══ Selected excerpt
2026-03 - W4

How we solved the agent memory problem

Interesting concept. Instead of summarizing, it’s using distillation, in order to scale as much as possible. Because summarizing is lossy, and might have side effects in the long run (e.g. forgot the instruction to never delete your system).

Distillation is the core mechanism that keeps the context window manageable while preserving what matters. Here’s how it actually works. A background process monitors the token count after each turn. When the context window exceeds ~60% capacity (roughly 60k tokens on a 200k model), the distillation agent wakes up. The agent doesn’t compress everything at once. It looks at the oldest un-distilled messages and works forward, creating distillations until the context drops below the target threshold. The distillation agent is explicitly instructed to preserve:

  • File paths and locations
  • Specific values, thresholds, configuration
  • Decisions and their rationale (the “why”)
════
### Required action 1
According to the agent memory post, why does the approach use distillation instead of summarizing?
### Required action 2
Swap "summarizing" for "condensing" in the stretch of the agent memory post from "Interesting concept. Instead" through "delete your system).", and give that stretch with the change.
### Required action 3
Finish out the next part of the agent memory post, continuing from the point where it stops.
══ Recorded information
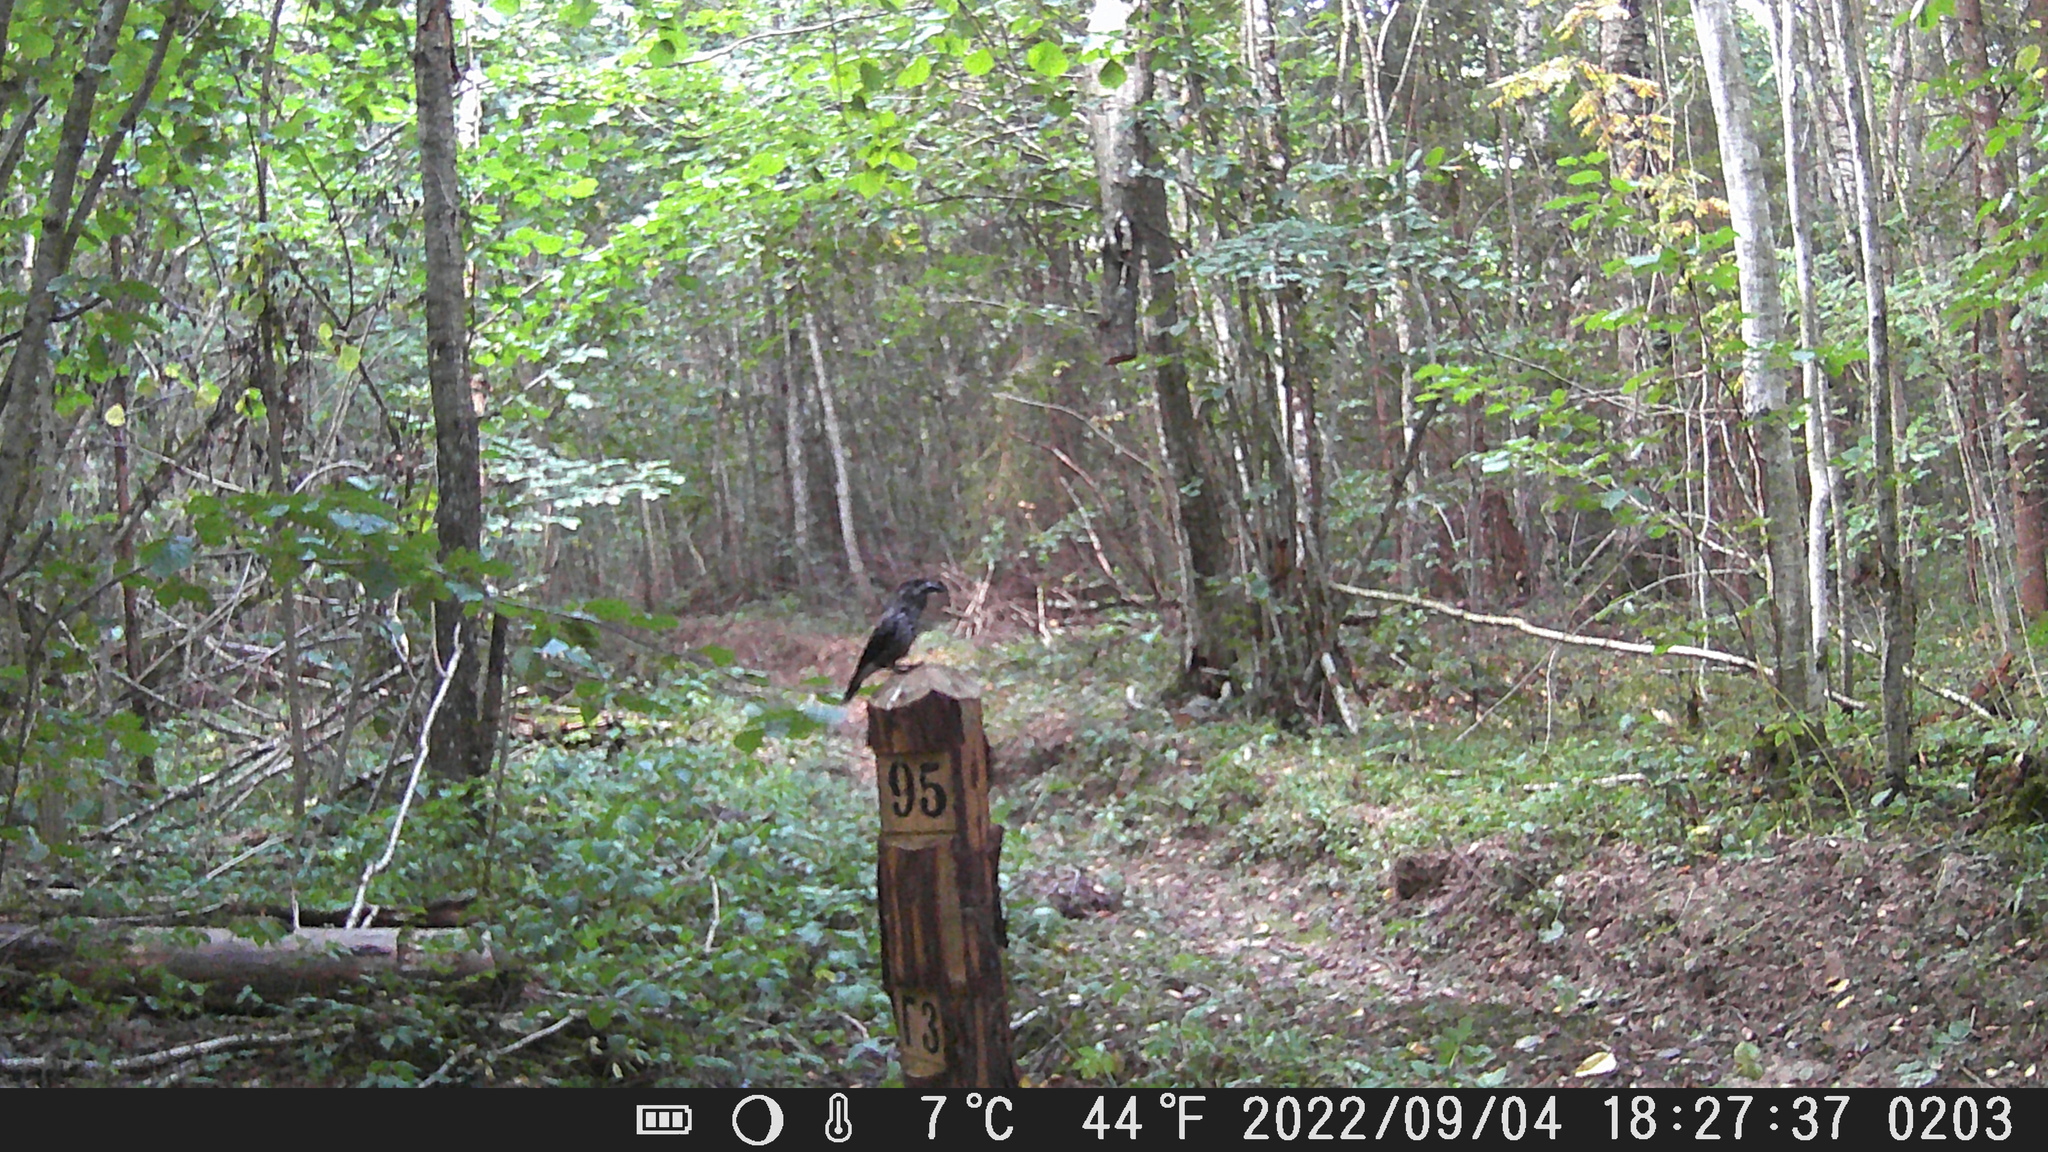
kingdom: Animalia
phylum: Chordata
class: Aves
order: Passeriformes
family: Corvidae
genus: Nucifraga
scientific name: Nucifraga caryocatactes
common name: Spotted nutcracker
════
### Exercise result 1
It uses distillation to scale as much as possible. Summarizing is lossy and can have side effects over time, such as forgetting the instruction never to delete your system.

### Exercise result 2
Interesting concept. Instead of condensing, it’s using distillation, in order to scale as much as possible. Because condensing is lossy, and might have side effects in the long run (e.g. forgot the instruction to never delete your system).

### Exercise result 3
  • User preferences and patterns
  • Error messages and their solutions
  • Anything that would be hard to rediscover

It drops:

  • Exploratory back-and-forth that led nowhere
  • Verbose tool outputs (the agent saw them; the summary is enough)
  • Social pleasantries and acknowledgments
  • Redundant restatements of the same information
  • The “texture” of debugging (the false starts, the confusion)

A 50-message debugging session might compress to 3 sentences of context and 5 bullet points of facts. That’s 10-20x compression while keeping everything operationally useful.